Bij Kabinetsmissive van 17 september 2008, no. 08.002651, heeft Uwe Majesteit, op voordracht van de Minister van Sociale Zaken en Werkgelegenheid, mede namens de Staatssecretaris van Sociale Zaken en Werkgelegenheid, bij de Raad van State ter overweging aanhangig gemaakt het voorstel van wet houdende wijziging van een aantal wetten van het Ministerie van Sociale Zaken en Werkgelegenheid (Verzamelwet SZW-wetgeving 2009), met memorie van toelichting.

Het wetsvoorstel betreft diverse wijzigingen van een aantal wetten op het terrein van sociale zekerheid en arbeidsomstandigheden.

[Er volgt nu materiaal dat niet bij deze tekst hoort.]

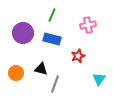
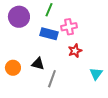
pink cross: (88, 25) -> (69, 27), moved
purple circle: (23, 33) -> (19, 17), moved

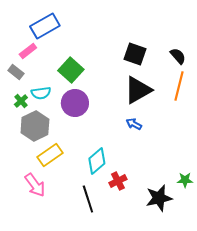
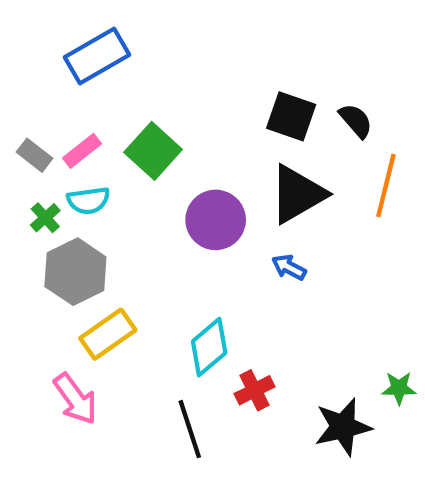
pink rectangle: (28, 51) -> (82, 151), moved
black semicircle: (178, 56) -> (356, 121), moved
purple circle: (75, 103) -> (216, 220), moved

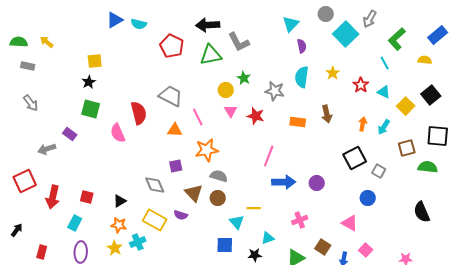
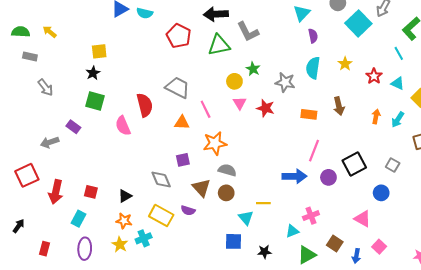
gray arrow: (31, 103) -> (45, 88), moved
pink line: (269, 156) -> (314, 151), moved
black square: (355, 158) -> (354, 164), moved
cyan triangle: (268, 238) -> (292, 231), moved

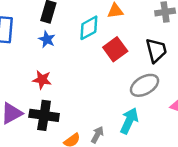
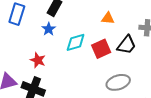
cyan diamond: (89, 28) -> (76, 42), moved
black trapezoid: (156, 50) -> (126, 45), moved, turned 40

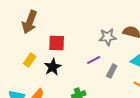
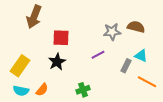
yellow rectangle: (30, 60) -> (20, 66), moved, size x1.5
gray rectangle: (112, 71) -> (126, 66), moved

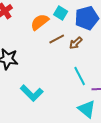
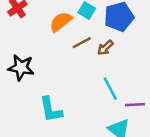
cyan L-shape: (32, 93) -> (51, 110), turned 35

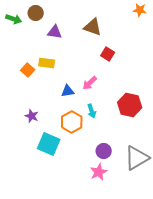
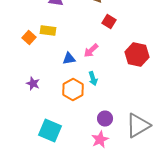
red hexagon: (130, 105) -> (137, 54), moved
cyan square: (49, 144) -> (50, 130), moved

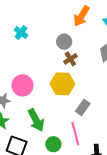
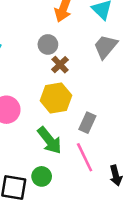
green arrow: (36, 120) -> (49, 140), moved
green circle: (53, 144) -> (42, 176), moved

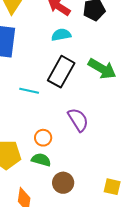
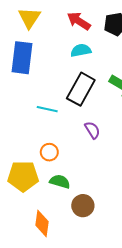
purple semicircle: (78, 120) -> (92, 130), moved, size x0.7
orange circle: (43, 138) -> (49, 152), moved

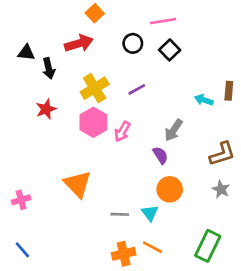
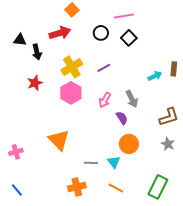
cyan arrow: (204, 100) -> (155, 76), turned 136
gray arrow: (174, 130) -> (132, 99), turned -60
pink arrow: (122, 131) -> (105, 100), moved
orange cross: (124, 254) -> (77, 187), moved

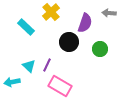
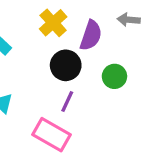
yellow cross: (51, 12) -> (53, 23), moved
purple line: (47, 65) -> (67, 102), moved

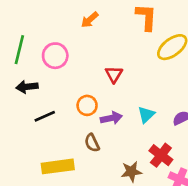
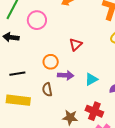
black line: (45, 116) -> (17, 74), moved
red cross: (161, 155) -> (94, 111), turned -30

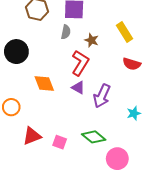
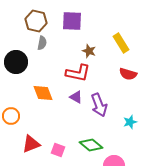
gray semicircle: (66, 32) -> (42, 43), moved
red L-shape: (80, 63) -> (78, 73), turned 70
purple arrow: (102, 96) -> (99, 105), turned -45

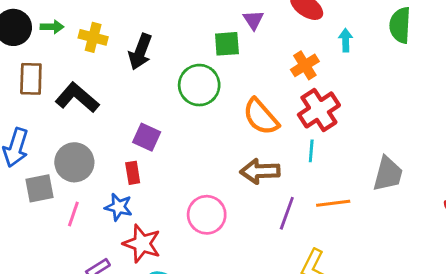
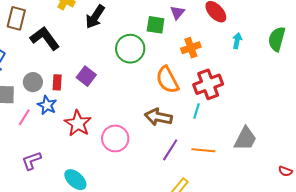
orange cross: (305, 65) -> (191, 48), moved
gray circle: (74, 162) -> (33, 82), size x0.7
red rectangle: (133, 173) -> (57, 82), moved
blue star: (119, 207) -> (47, 105), moved
red star: (142, 244) -> (78, 123), moved

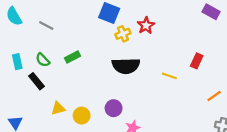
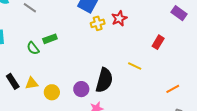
green semicircle: (43, 60) -> (33, 48), moved
red rectangle: (197, 61) -> (158, 42), moved
black semicircle: (126, 66) -> (104, 80), moved, turned -80
black rectangle: (37, 81) -> (13, 81), moved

De Raad van State onderschrijft de strekking van het wetsvoorstel, maar maakt opmerkingen over de bepalingen inzake gegevensuitwisseling en de aanwijzing van personen belast met nalevingstoezicht op grond van de Wet minimumloon en minimumvakantiebijslag. Hij is van oordeel dat in verband daarmee (enige) aanpassing van het voorstel wenselijk is.

Blijkens de mededeling van de Directeur van Uw Kabinet van 17 september 2008, nr. 08.002651, machtigde Uwe Majesteit de Raad van State zijn advies inzake het bovenvermelde voorstel van wet rechtstreeks aan mij te doen toekomen.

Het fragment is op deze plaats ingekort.